● EXTRAIT DU DOCUMENT
À l’origine de la création, en 1987, de l’Association Française des Usagers des Banques (AFUB), Serge Maitre était à Ajaccio le week-end afin d’officialiser la 9e délégation. Juriste de formation, il nous expose les raisons du combat qu’il mène depuis 25 ans, pour aider les citoyens face aux abus bancaires.

Vous êtes venu, à Ajaccio, le week-end dernier, pour l’officialisation d’une délégation de l’AFUB (Association Française des Usagers des Banques). Pouvez-vous présenter, aux lecteurs du JDC, cette association ?

Elle a été fondée il y a 25 ans et recensait, sur le tout le territoire national, 53000 adhérents en 2012. Notre objectif est double : informer, tout d’abord, les usagers de leurs droits et leur donner, de ce fait, les moyens de se défendre. Et puis changer également, à travers notre action, le monde bancaire. Par exemple, en impulsant une dynamique qui vise à voter les lois et modifier le système réglementaire afin qu’il soit plus compatible avec les exigences du moment. Notre approche est exclusivement juridique, on demande l’application du droit. L’AFUB est née parce qu’à un moment donné, un gouffre s’est creusé entre le droit et la pratique bancaire. Les gens vivaient quelque chose qui n’avait aucune relation avec le droit. C’était, en quelque sorte, le droit du plus fort. Et il faut bien reconnaître que la finance est le seul secteur qui s’apparente à une forteresse.

● DONNÉES BRUTES

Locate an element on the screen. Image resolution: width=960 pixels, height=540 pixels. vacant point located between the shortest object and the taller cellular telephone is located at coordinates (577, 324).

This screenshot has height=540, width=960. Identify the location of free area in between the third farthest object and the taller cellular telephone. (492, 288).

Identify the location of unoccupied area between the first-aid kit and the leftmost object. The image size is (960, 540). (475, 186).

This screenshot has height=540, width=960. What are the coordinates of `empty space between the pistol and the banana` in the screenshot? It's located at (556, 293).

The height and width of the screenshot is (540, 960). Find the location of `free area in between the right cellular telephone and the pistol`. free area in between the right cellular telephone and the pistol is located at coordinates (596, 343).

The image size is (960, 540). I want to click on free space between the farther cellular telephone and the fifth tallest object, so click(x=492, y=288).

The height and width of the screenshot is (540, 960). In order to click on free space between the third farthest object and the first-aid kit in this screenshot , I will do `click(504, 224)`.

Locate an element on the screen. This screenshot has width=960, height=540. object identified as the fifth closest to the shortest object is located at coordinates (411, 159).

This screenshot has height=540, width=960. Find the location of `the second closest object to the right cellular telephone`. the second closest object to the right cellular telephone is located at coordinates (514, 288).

● LES CONSIGNES
• a. Reproduisez fidèlement le passage de l'extrait sur l'AFUB compris entre « À l’origine de » et « aux abus bancaires. », ces deux bornes incluses.
• b. Transcrivez en tableau JSON de chaînes les lignes de la liste fournie, depuis son début jusqu'à la ligne contenant « The image size is (960, 540). I » incluse, avec une chaîne par ligne et sans les lignes vides.
La liste ci-dessus n'a aucun rapport avec l'extrait.

● RÉPONSES DE L'EXERCICE
• a.
À l’origine de la création, en 1987, de l’Association Française des Usagers des Banques (AFUB), Serge Maitre était à Ajaccio le week-end afin d’officialiser la 9e délégation. Juriste de formation, il nous expose les raisons du combat qu’il mène depuis 25 ans, pour aider les citoyens face aux abus bancaires.

• b.
[
  "Locate an element on the screen. Image resolution: width=960 pixels, height=540 pixels. vacant point located between the shortest object and the taller cellular telephone is located at coordinates (577, 324).",
  "This screenshot has height=540, width=960. Identify the location of free area in between the third farthest object and the taller cellular telephone. (492, 288).",
  "Identify the location of unoccupied area between the first-aid kit and the leftmost object. The image size is (960, 540). (475, 186).",
  "This screenshot has height=540, width=960. What are the coordinates of `empty space between the pistol and the banana` in the screenshot? It's located at (556, 293).",
  "The height and width of the screenshot is (540, 960). Find the location of `free area in between the right cellular telephone and the pistol`. free area in between the right cellular telephone and the pistol is located at coordinates (596, 343).",
  "The image size is (960, 540). I want to click on free space between the farther cellular telephone and the fifth tallest object, so click(x=492, y=288)."
]